Cas d'usage concrets

Dans l’industrie, un directeur de site peut accéder à l’ensemble des indicateurs de son usine, tandis que chaque responsable d’atelier consulte uniquement les performances de son secteur.

Dans une direction commerciale, un responsable régional visualise exclusivement ses clients, ses volumes de vente et ses marges, sans accéder aux données des autres régions.

Les groupes possédant plusieurs filiales ou entités juridiques utilisent également la RLS pour partager un tableau de bord commun tout en respectant les niveaux de confidentialité propres à chaque société.

Dans chacun de ces scénarios, un seul rapport suffit à répondre à des besoins très différents.

Bonnes pratiques

Une RLS efficace reste avant tout une RLS simple.

Quelques réflexes permettent d’éviter bien des difficultés :

  • donner des noms explicites aux rôles ;
  • tester plusieurs profils avant la publication ;
  • privilégier la RLS dynamique lorsque les droits évoluent régulièrement ;
  • documenter clairement la logique de sécurité ;
  • conserver un modèle de données lisible et stable ;
  • éviter les exceptions gérées manuellement utilisateur par utilisateur.

Plus la logique est simple, plus elle sera facile à maintenir dans le temps.

L'astuce : raisonnez listes de diffusion, pas personnes

Une erreur fréquente consiste à attribuer les rôles directement à chaque utilisateur.

Une approche bien plus efficace consiste à affecter les rôles à un groupe de sécurité Entra ID, à un groupe Microsoft 365 ou à une liste de distribution.
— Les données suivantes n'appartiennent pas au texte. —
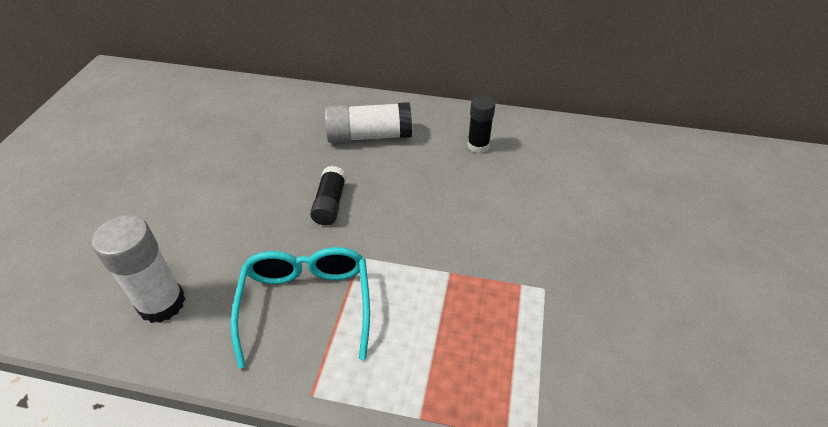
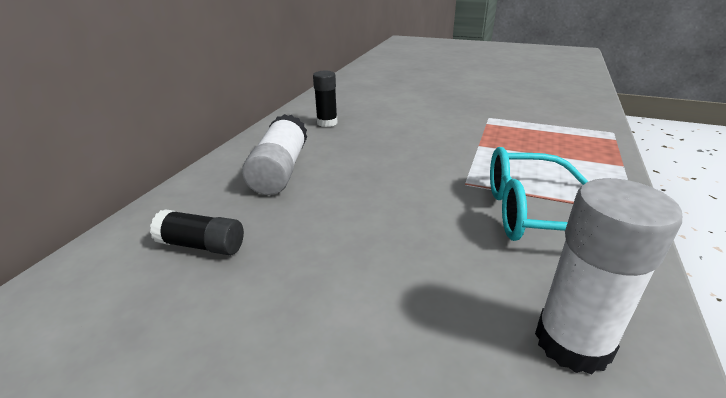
camera: 80 degrees left, 15 degrees down
black glue stick [310,166,346,225] -> black glue stick moved to [150,209,244,255]

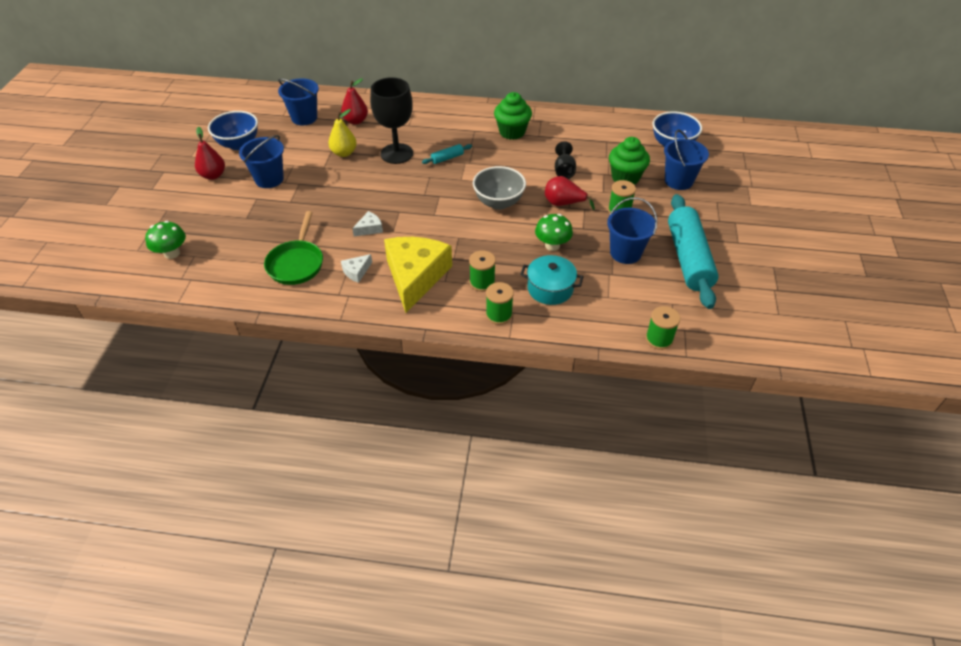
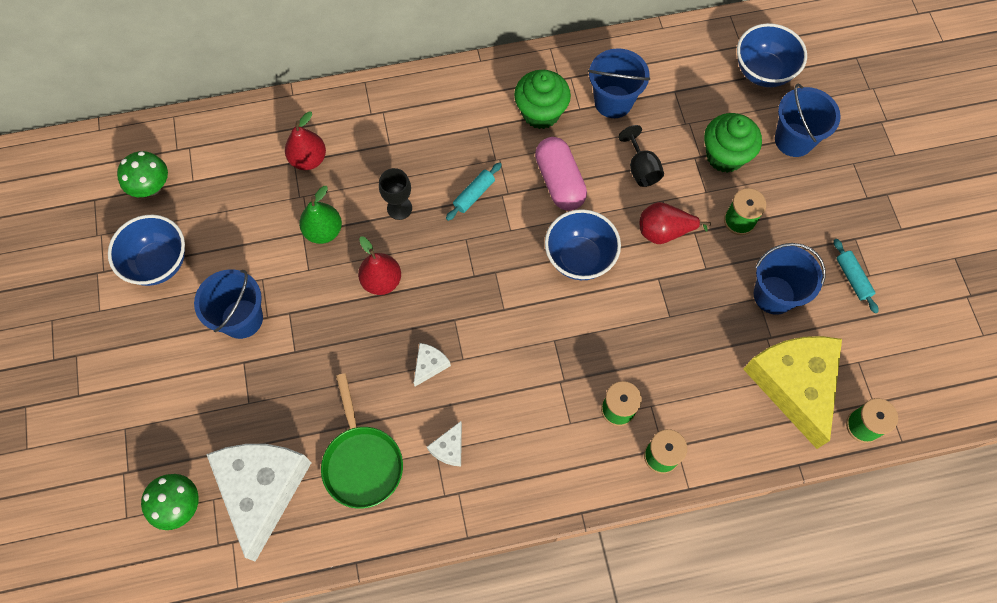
camera: 20 degrees left, 20 degrees up
red pear [195,127,225,180] -> red pear moved to [358,236,401,295]
blue bucket [278,78,319,125] -> blue bucket moved to [588,48,650,118]
yellow pear [328,109,357,157] -> green pear [299,186,342,244]
black goblet [370,77,413,164] -> black goblet [379,168,412,220], size x0.53
yellow cheese [384,237,452,313] -> yellow cheese moved to [743,336,842,449]
grey bowl [473,166,526,210] -> blue bowl [545,209,621,280]
turquoise pot [520,255,584,305] -> none
green mushroom [535,214,573,251] -> green mushroom moved to [117,151,168,197]
turquoise rolling pin [668,194,719,309] -> turquoise rolling pin [834,239,879,313], size x0.41
none -> white cheese [206,444,312,562]
none -> pink capsule [535,137,587,211]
La gestion des accès devient alors centralisée. Lorsqu’un collaborateur rejoint une équipe, il suffit de l’ajouter au groupe correspondant. Lorsqu’il quitte l’entreprise ou change de service, son retrait du groupe met automatiquement à jour ses accès.
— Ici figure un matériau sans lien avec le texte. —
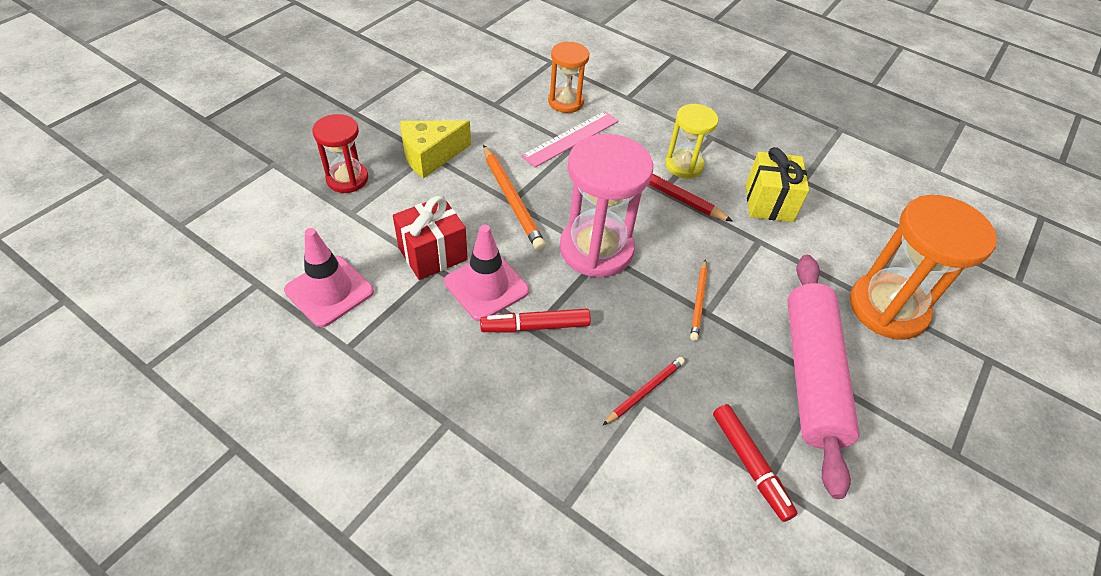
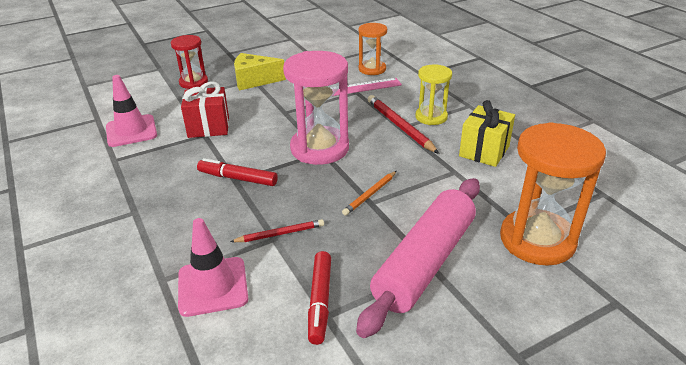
camera: 30 degrees right, 15 degrees down
pink traffic cone [444,224,529,321] -> pink traffic cone moved to [178,218,248,317]
orange pencil [483,145,546,251] -> none

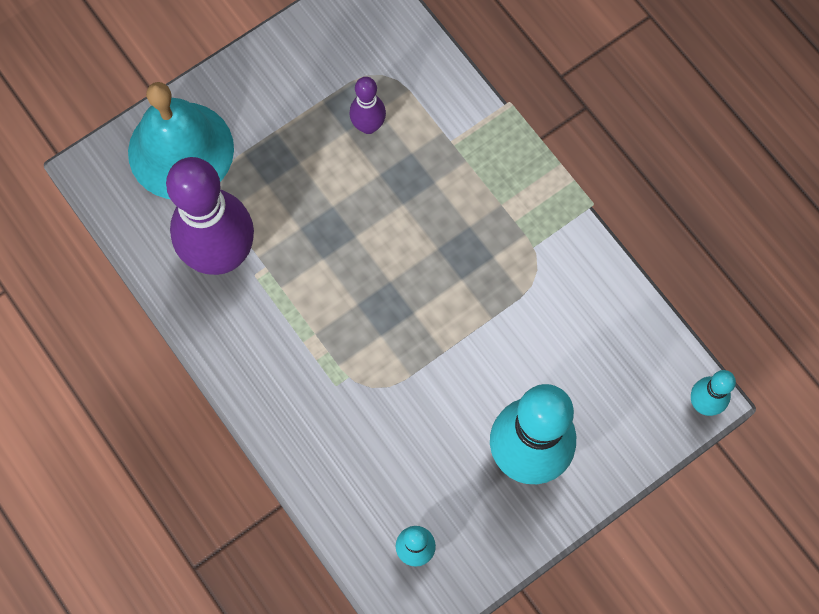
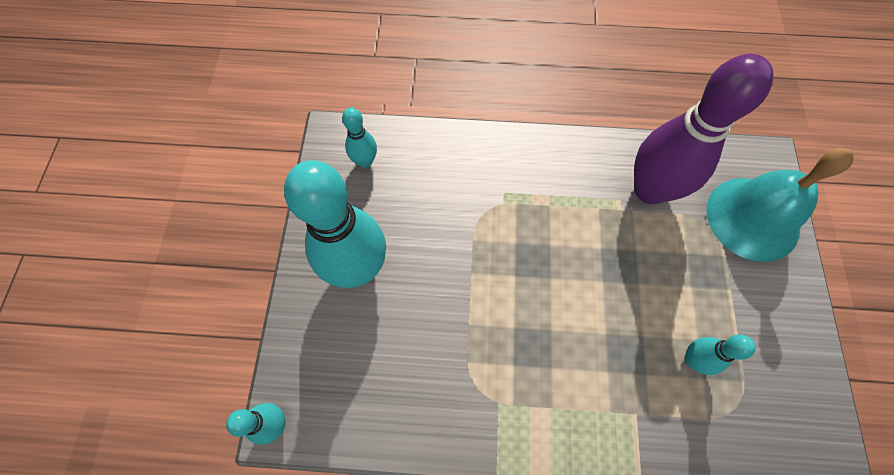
camera: 130 degrees right, 5 degrees down
purple bowling pin [349,77,386,134] -> turquoise bowling pin [684,334,756,375]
Le rapport n’a jamais besoin d’être rouvert ni republié.

Cette méthode est particulièrement pertinente avec une RLS statique, où un groupe correspond à un rôle. Elle apporte également une couche de contrôle supplémentaire dans une architecture dynamique en limitant les utilisateurs autorisés à entrer dans la logique de filtrage.

Conclusion

La RLS Power BI permet de partager un même rapport avec de nombreux utilisateurs tout en garantissant que chacun accède uniquement aux informations qui le concernent. Résultat : une diffusion plus simple, une maintenance réduite et une sécurité renforcée.

Lorsqu’elle s’appuie sur un modèle de données bien conçu, une gouvernance claire et une logique d’automatisation, la RLS devient un véritable levier de déploiement à grande échelle. C’est cette combinaison qui permet de transformer un tableau de bord en un outil de pilotage fiable pour toute l’organisation.